# Changing the Confirm Base Resolution Change



## zeusrealm (Jul 11, 2014)

Changing the code, can someone tell me how to remove this confirm dialog when you hit Set Base Resolution, I dont need it, I never did, since before they removed set base resolution and after the put it back. Its adding an extra click whenever I use obs and its frustrating >_<


----------



## BtbN (Jul 11, 2014)

It's to prevent users from accidently messing up their settings without even noticing.
There's only a very small amount of people who actualy need/want that button at all.
Which is why it got removed in the first place.
So, the confirmation is a safeguard which will not be removed again.


----------



## birkett (Jul 12, 2014)

You are of course free to change this in your own fork. This will kill the message box, and just apply the base resolution without confirmation. 

DesktopImageSource.cpp - around line 1727
Comment out the if(MessageBox) and the following open brace.

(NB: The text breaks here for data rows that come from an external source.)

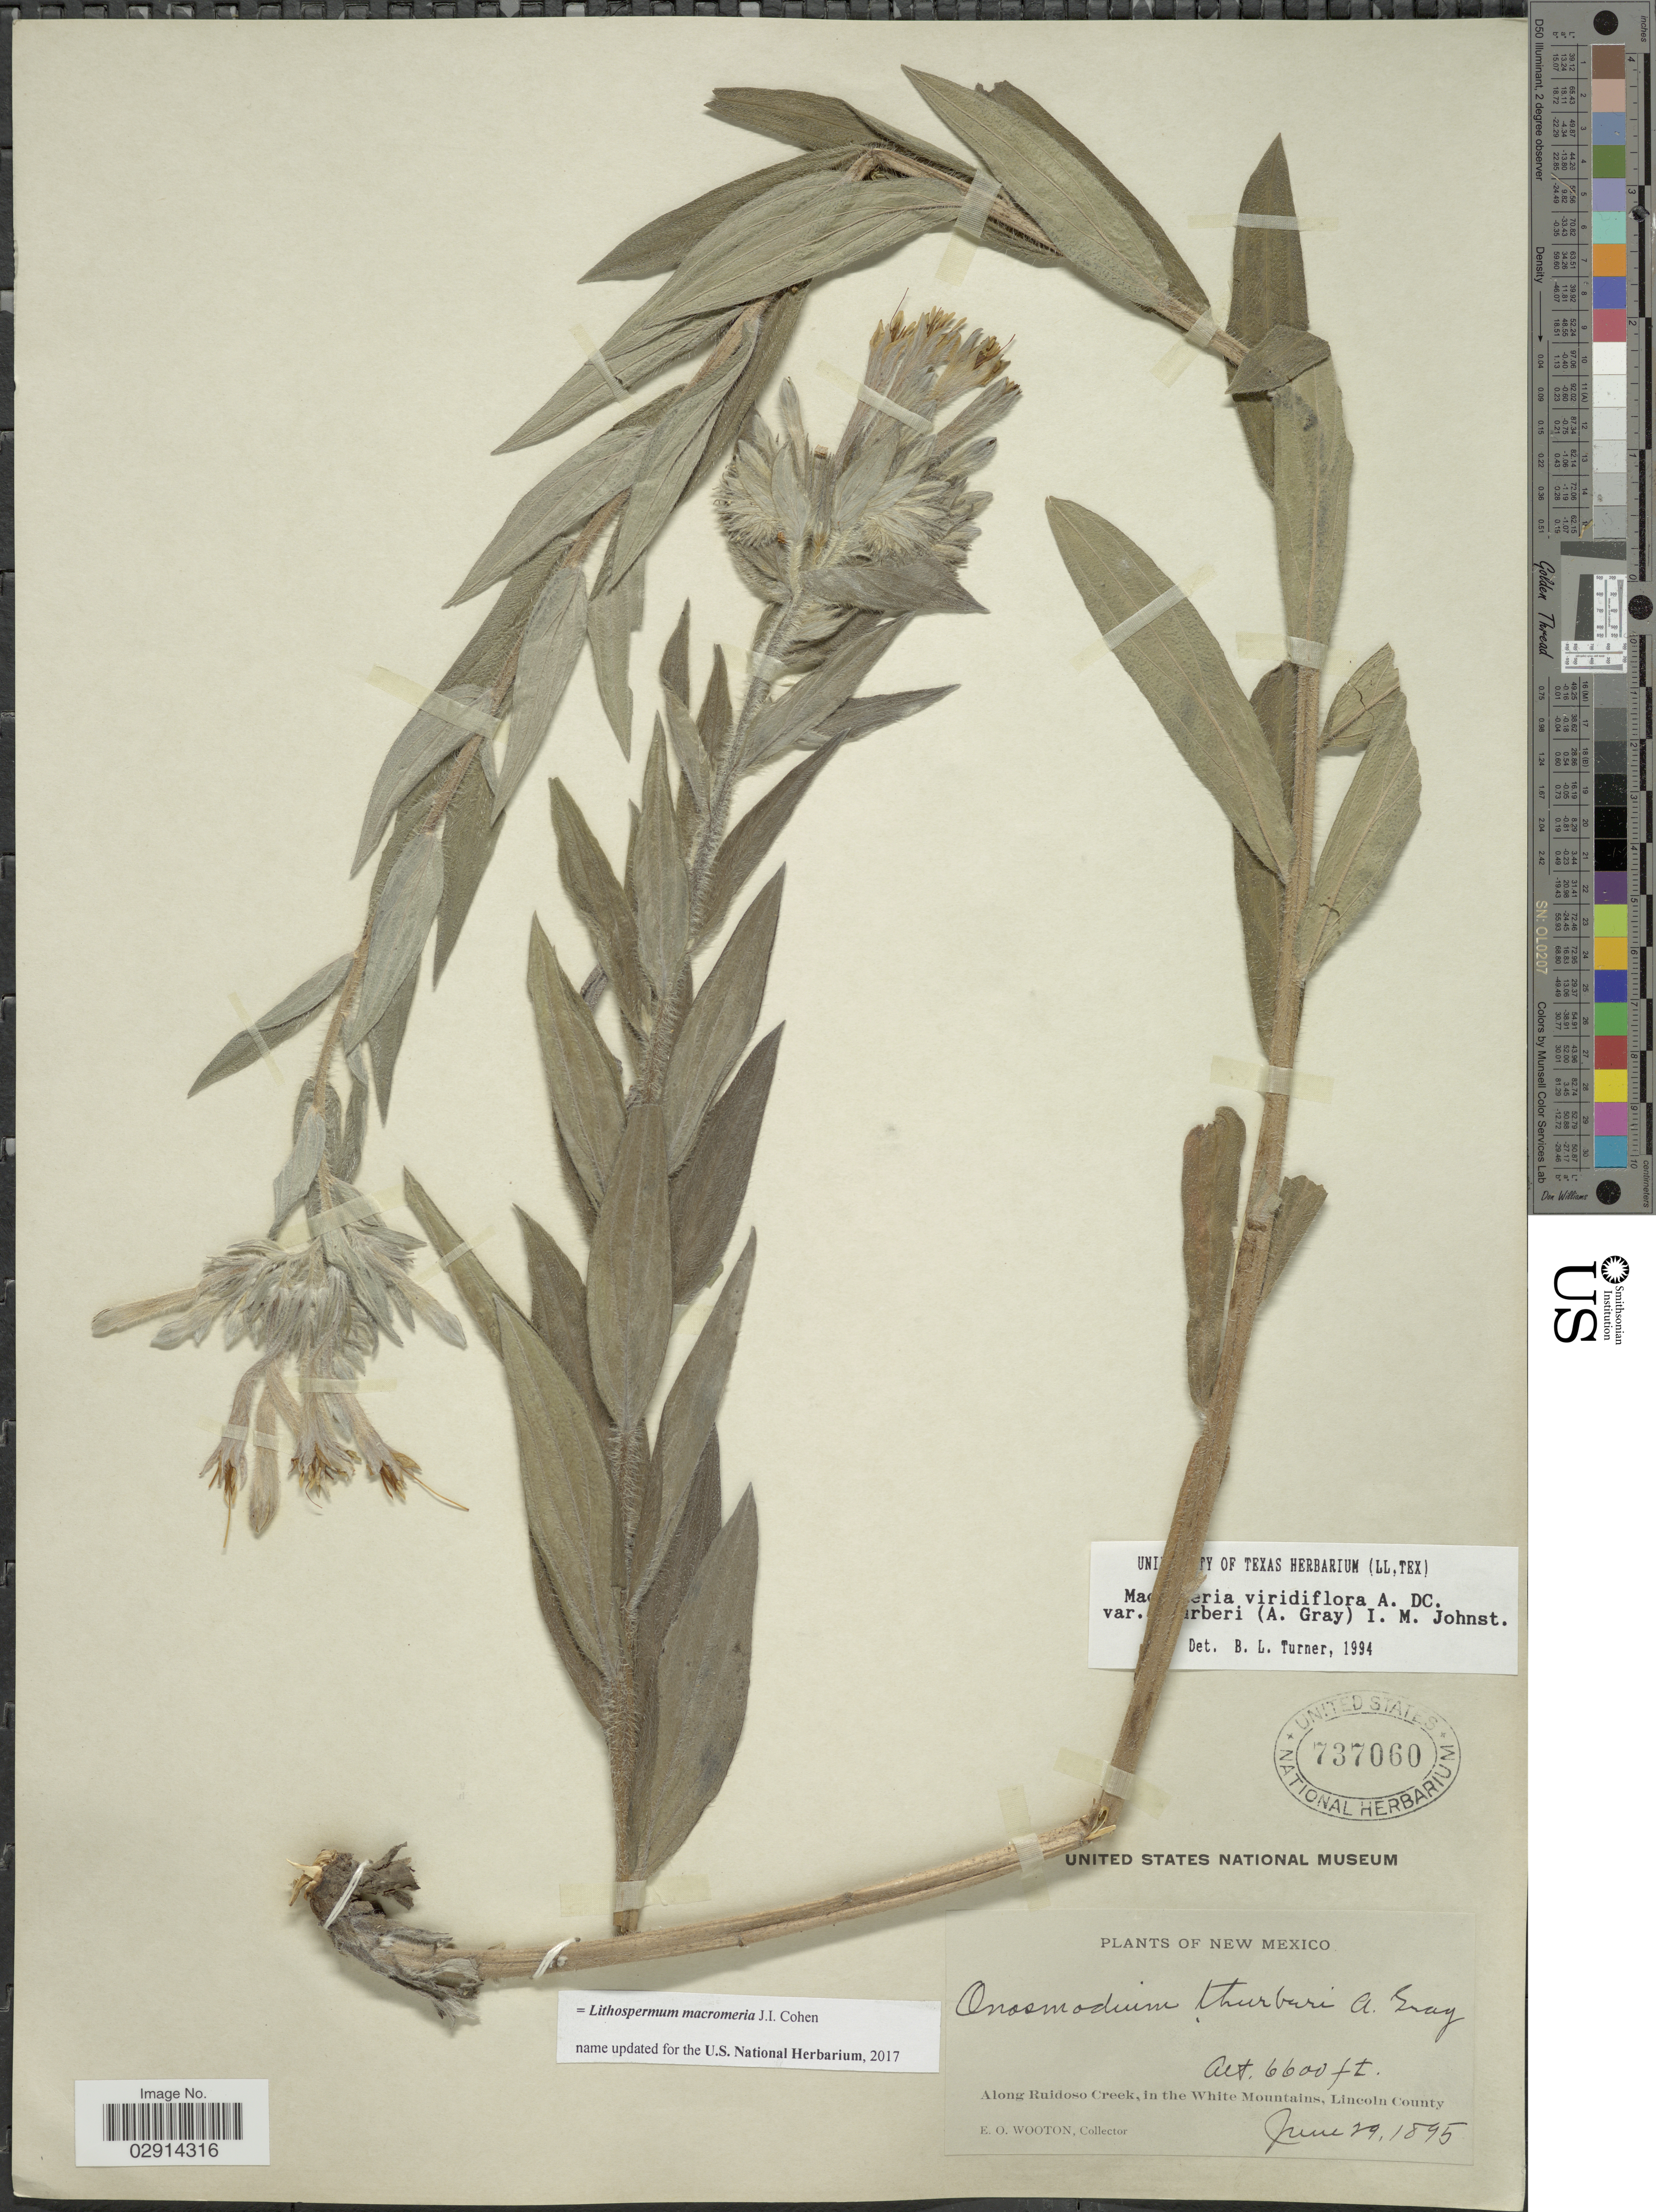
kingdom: Plantae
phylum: Tracheophyta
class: Magnoliopsida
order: Boraginales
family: Boraginaceae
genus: Lithospermum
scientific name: Lithospermum macromeria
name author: Cohen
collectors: E. O. Wooton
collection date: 1895-06-29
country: United States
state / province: New Mexico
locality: Along Ruidoso Creek, in the White Mountains, Lincoln County.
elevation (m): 2012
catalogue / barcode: US 737060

Around line 1751, comment out the closing brace for the now nuked if statement.


----------



## zeusrealm (Jul 12, 2014)

BtbN said:


> It's to prevent users from accidentally messing up their settings without even noticing.
> There's only a very small amount of people who actual need/want that button at all.
> Which is why it got removed in the first place.
> So, the confirmation is a safeguard which will not be removed again.



I know its a safe guard, and know exactly why the button was removed in the first place as as soon as I updated obs a while back and released it had gone, I went straight to googling it and found out all about it. I for one am one of those very small number of people who actually want that button as I do have a need to change it when the moment it suitable. I fully understand about people accidentally changing it messing up their settings, not knowing it and perhaps not knowing how to change it back, but I do know about it, and know how to use it, since almost straight after using obs for the first time, and was delighted when I finally realized what that button did, loved it ever since - so helpful.

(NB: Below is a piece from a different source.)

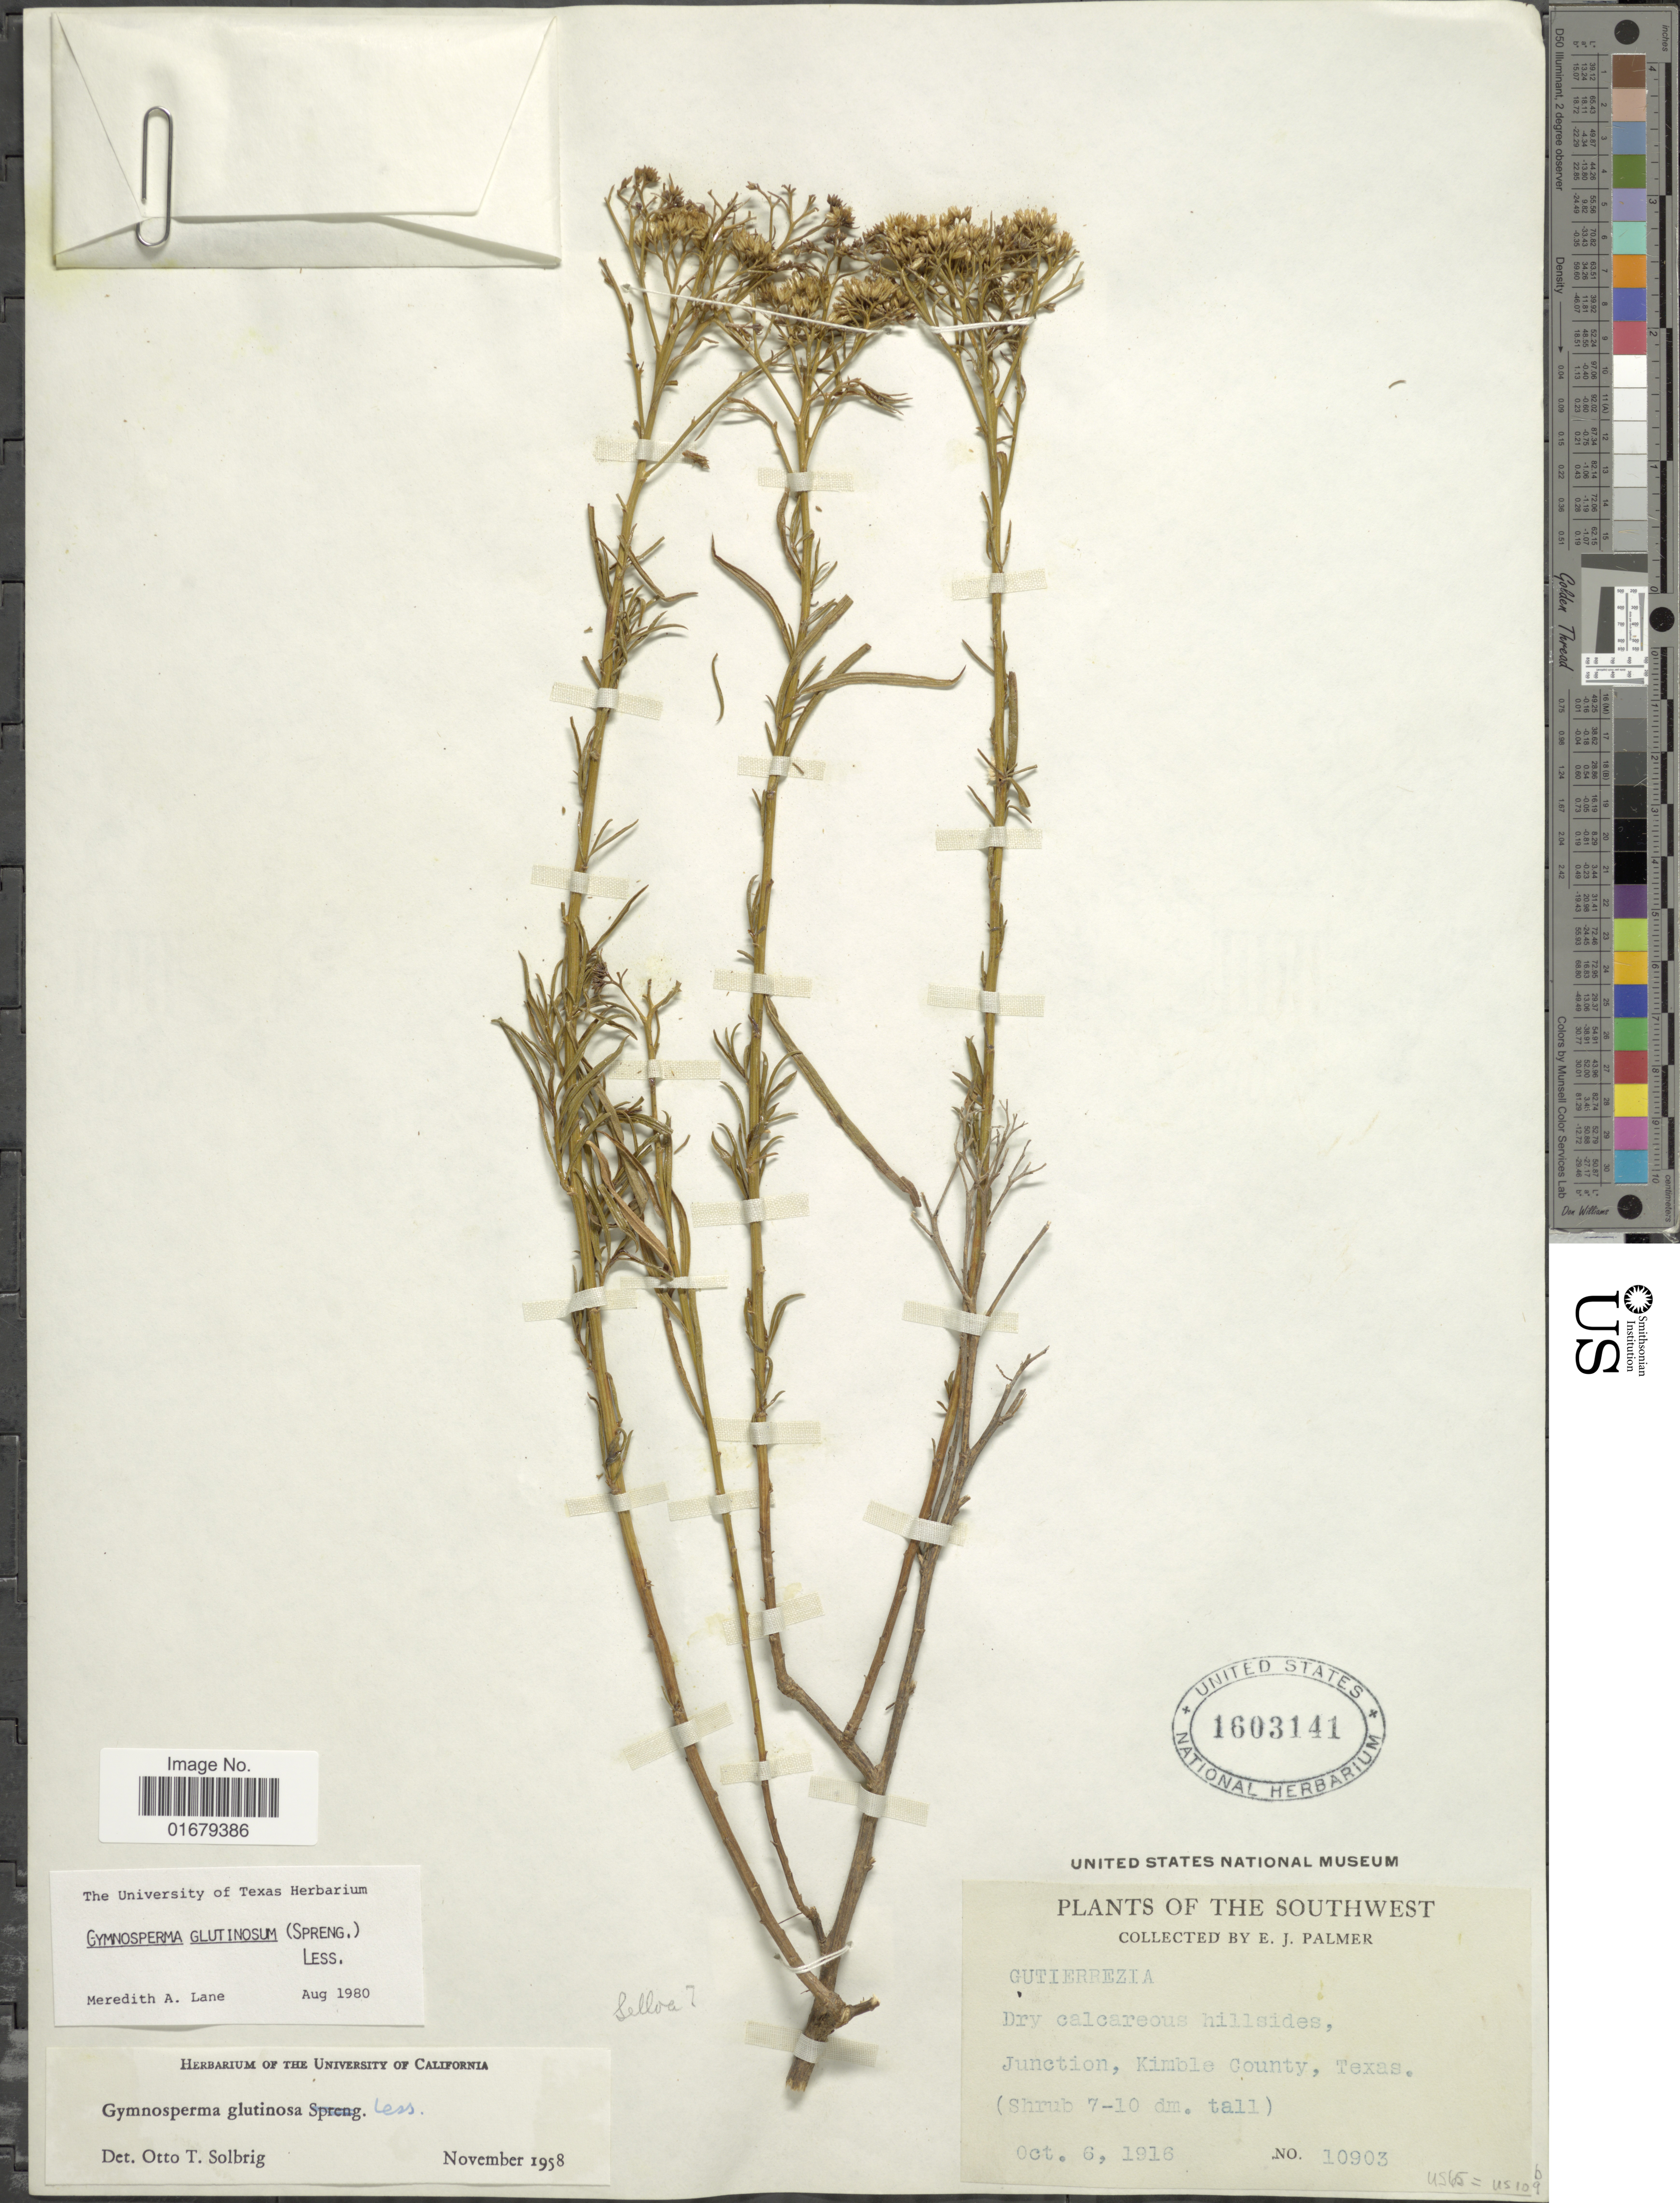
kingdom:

Since its open source, thats why im here, asking this question to change it (disabling it) to better my needs.


----------



## zeusrealm (Jul 12, 2014)

birkett said:


> You are of course free to change this in your own fork. This will kill the message box, and just apply the base resolution without confirmation.
> 
> DesktopImageSource.cpp - around line 1727
> Comment out the if(MessageBox) and the following open brace.
> ...



Thank you, I will try this to get it to work, first time editing the code; but its only for a small change and im confident of what I want to do.


----------